After thawing, the saliva supernatant sample from each patient was centrifuged at 4 °C for 10 min at 10,000xg and then diluted 10 times with an appropriate dilution buffer and used for the analysis of MMP-2, MMP-3, MMP-8, MMP-9, TIMP-1, OPG, LBP, IL-1b, IL-8 and HGF. Among them, the MMP-2, MMP-3, TIMP-1, OPG, LBP, IL-1b, IL-8 concentrations were determined by commercial ELISA kits (BioVendor-Laboratorní medicína a.s., Brno, Czech Republic) according to the manufacturer’s instructions63,64. Total MMP-8 was measured using the DuoSet ELISA Development System (Bio-Techne, Minneapolis, USA) according to manufacturer’s instructions65. Dedicated assays for the current study were developed for MMP-9 and HGF, and the details are given below. For the quantitative determination of MMP-9, saliva samples were diluted 1:10 with assay buffer and incubated for 1 h at room temperature in the plate with coated monoclonal anti-human MMP-9 (clone 10H8) antibody. After washing steps, specific sheep polyclonal anti-human MMP-9 HRP labelled detection antibody was added. Standards of recombinant protein MMP-9 were prepared at concentrations in the range of 0.625–50 ng/ml in assay buffer consisting of TBS-Tw-BSA-mouse IgG64. For the quantitative determination of HGF in human saliva, we used a highly sensitive sandwich ELISA employing mouse monoclonal anti-human HGF antibody (clone 11A9) and biotin-labelled mouse monoclonal anti-human HGF antibody (clone 9C12) provided by BioVendor—Laboratorní medicína a.s., Brno, Czech Republic. The experimental workflow followed previously-described steps by authors44,45. Recombinant HFG standards were produced in HEK293 cell line (BioVendor—Laboratorní medicína a.s., Brno, Czech Republic). Concentrations of 5, 2, 1, 0.5, 0.2, 0.1 and 0.05 ng/ml were prepared; 100 µl were used for the reactions.

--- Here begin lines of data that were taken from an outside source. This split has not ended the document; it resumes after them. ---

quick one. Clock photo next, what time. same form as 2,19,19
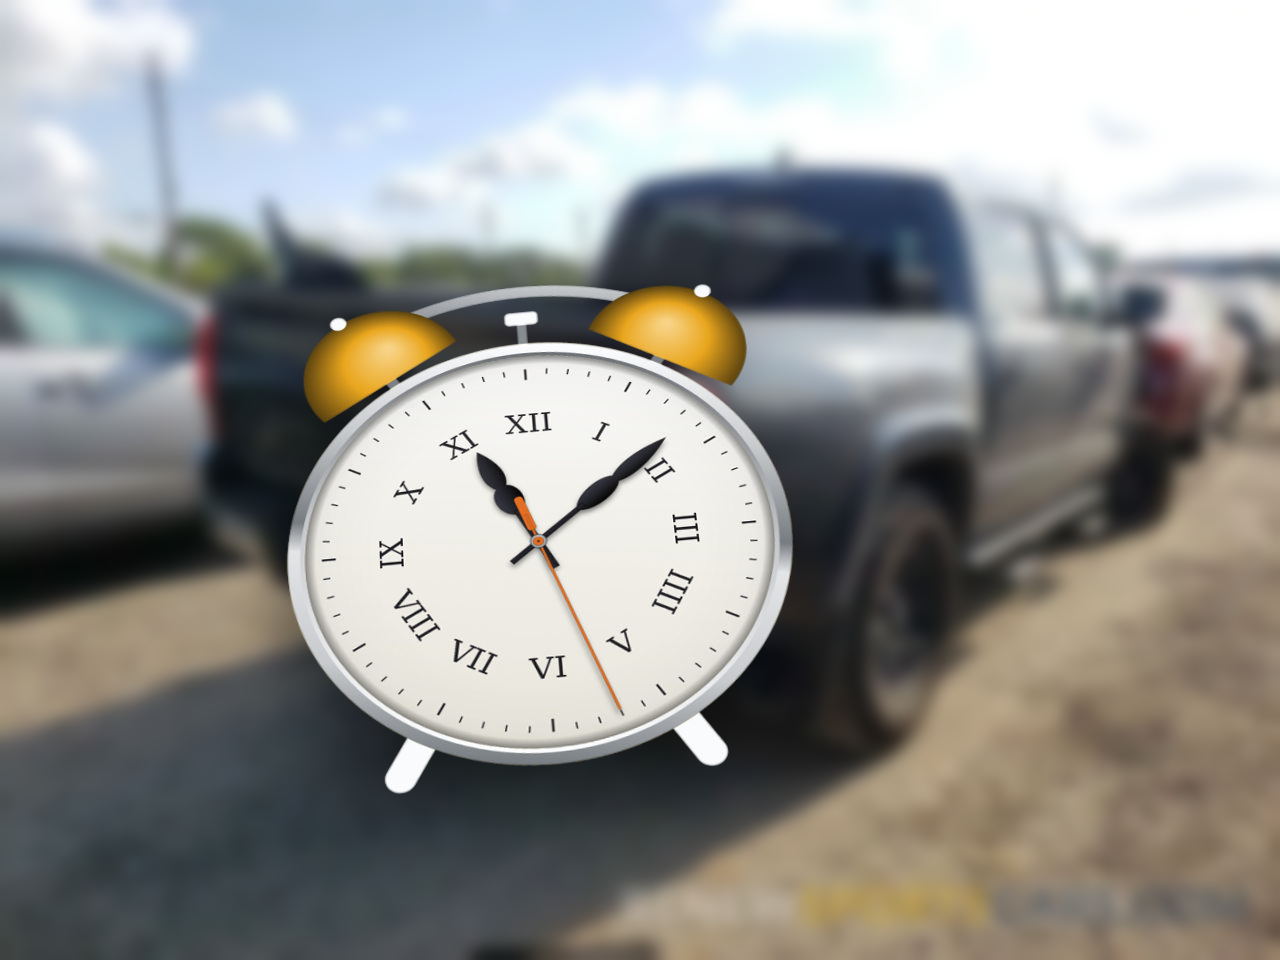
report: 11,08,27
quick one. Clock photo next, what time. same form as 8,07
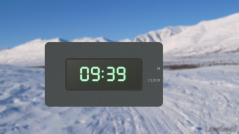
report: 9,39
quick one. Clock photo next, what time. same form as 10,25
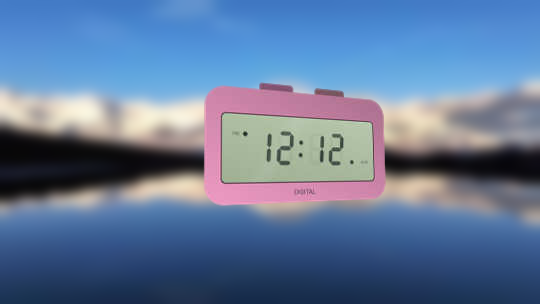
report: 12,12
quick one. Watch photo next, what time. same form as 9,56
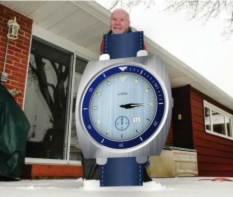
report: 3,15
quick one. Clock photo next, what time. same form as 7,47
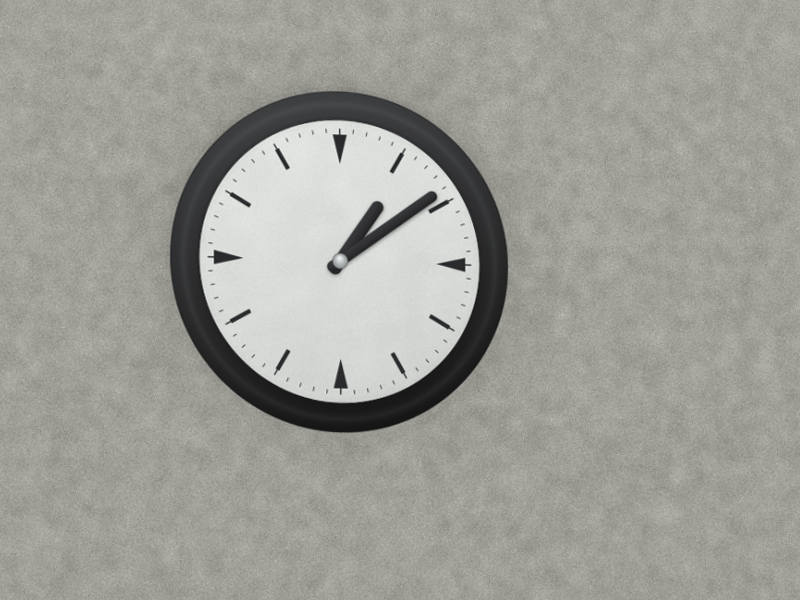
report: 1,09
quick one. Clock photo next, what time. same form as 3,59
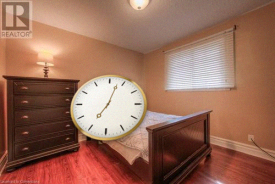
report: 7,03
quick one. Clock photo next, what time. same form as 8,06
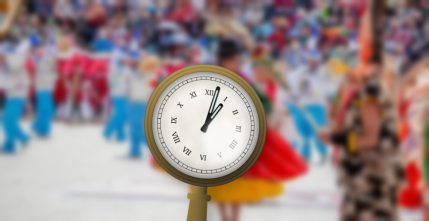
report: 1,02
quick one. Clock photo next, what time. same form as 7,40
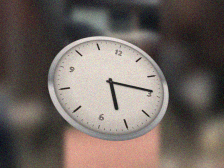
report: 5,14
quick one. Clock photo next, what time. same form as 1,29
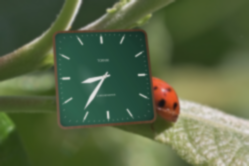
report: 8,36
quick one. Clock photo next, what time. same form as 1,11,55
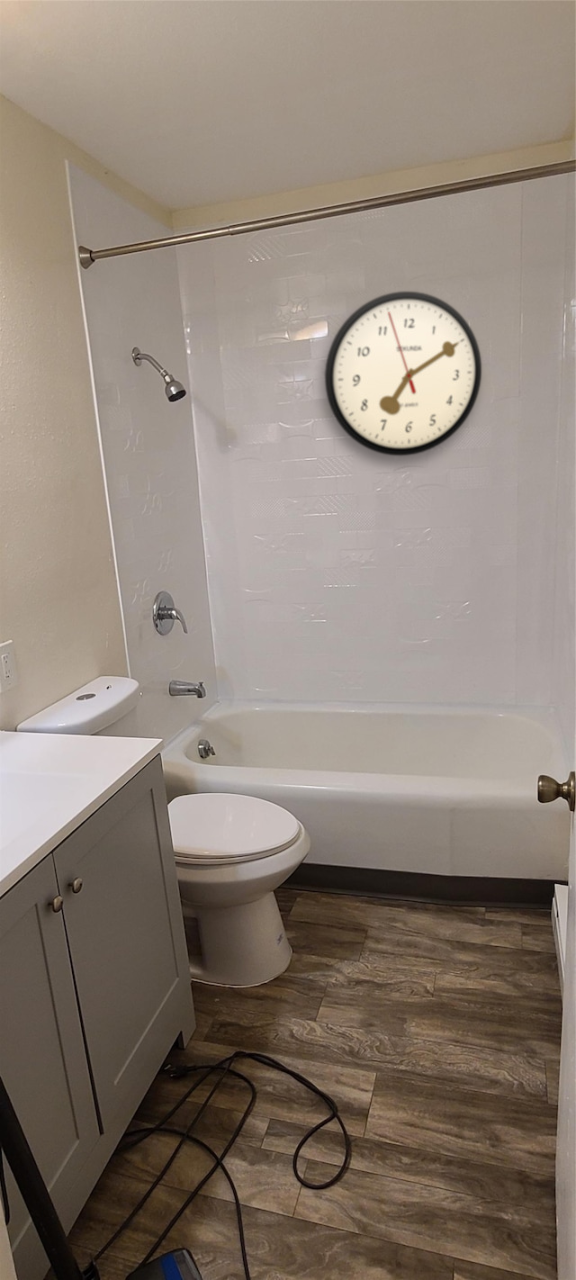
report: 7,09,57
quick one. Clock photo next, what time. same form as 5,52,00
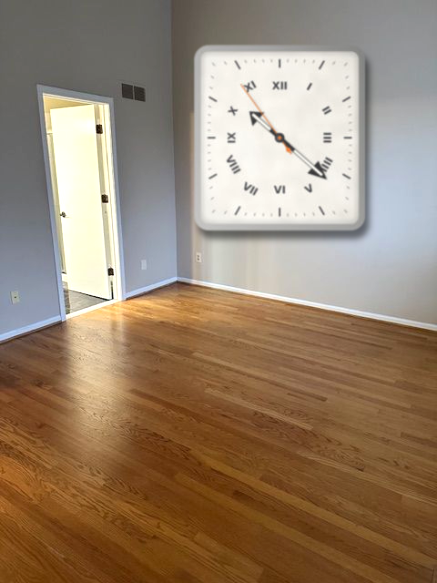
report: 10,21,54
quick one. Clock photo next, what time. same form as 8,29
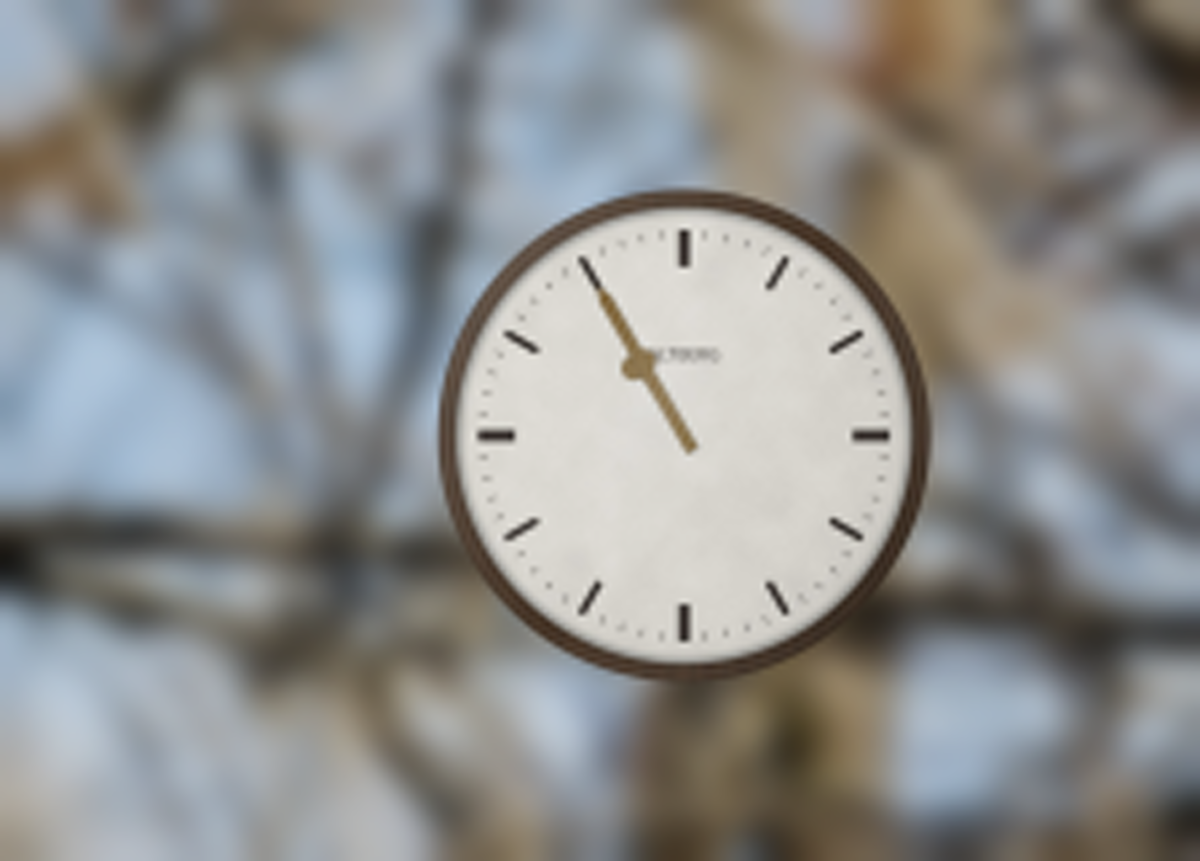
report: 10,55
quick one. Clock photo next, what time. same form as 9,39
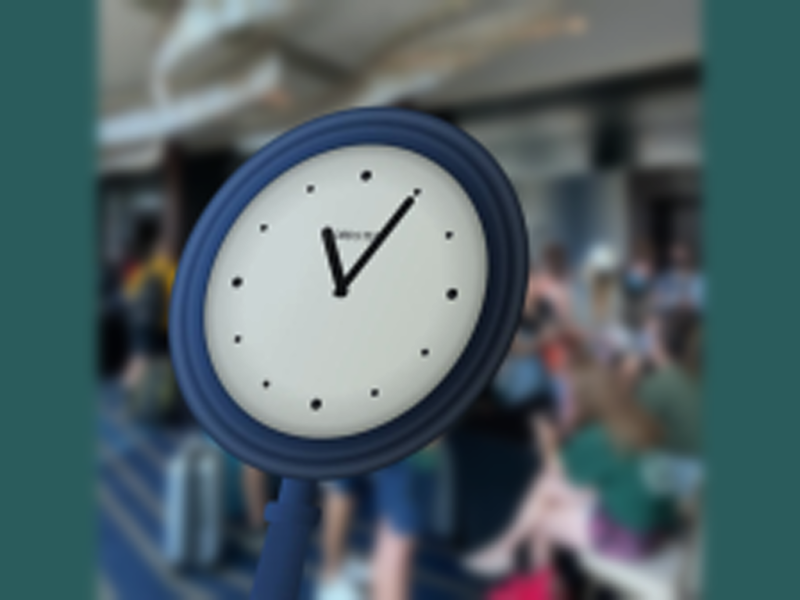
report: 11,05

Some analytical characteristics of the HGF assay are provided: (i) Mean spiking recovery was 96%. We used two human saliva samples with baseline HGF levels of 1.4 and 2.6 ng/ml and spiked them with increasing amounts of HGF recombinant protein (+ 1, + 2 and + 5 ng/ml). (ii) Dilution linearity was 89%. We used two other human saliva samples with baseline HGF levels of 5.4 and 10.8 ng/ml for dilution linearity analysis. (iii) The LOD and inter/intra-assay CV are given in Table 2.

Statistical analysis

Statistical power and sample size analysis was conducted on G*Power program66. The analysis indicated that at least 19 individuals were needed per group to have an 80% power at 0.40 f-type effect size with 0.05 Type-I error. The datasets were evaluated using three different strategies. Firstly, we used a SAS software package for statistical analysis and data visualization (SAS Institute Inc., USA). Kruskal–Wallis or Mann–Whitney tests with multiple comparisons post-hoc procedures were used to determine differences between the groups. Receiver Operating Characteristic (ROC) curves and corresponding Area Under the Curve (AUC) were derived (according to DeLong method in MedCalc (v17.11.5)) to assess the ability of single or combined proteins to discriminate between two studied health states. Moreover, an alternative statistical approach, namely Classification and Regression Tree Analysis (CART) was applied using either R statistical software or CART (Salford Systems, San Diego, USA) to determine the combination of candidate biomarkers that best predicted the selected condition43. Different cutoff values, based on the distributions of the markers, have been used as the potentially explanatory factors for CART analysis. The LOGISTIC procedure has been used for the CART calculation. The highest Score of Chi-square value has been used as a decision criterion (SELECTION SCORE) to determine the nodes in the CART model. Only statistically significant predictors, controlled by Chi-square test on alpha 5%, have been included into the final CART (there was no “training on the model” (use of training set) done). For the calculations of the clinical and demographic variables, Kruskal–Wallis test with Dunn´s multiple comparisions test, and chi-square test were applied (GraphPad Prism Version 8.00c for Mac OS X, GraphPad Software Inc., La Jolla California, USA). A p value < 0.05 was considered significant.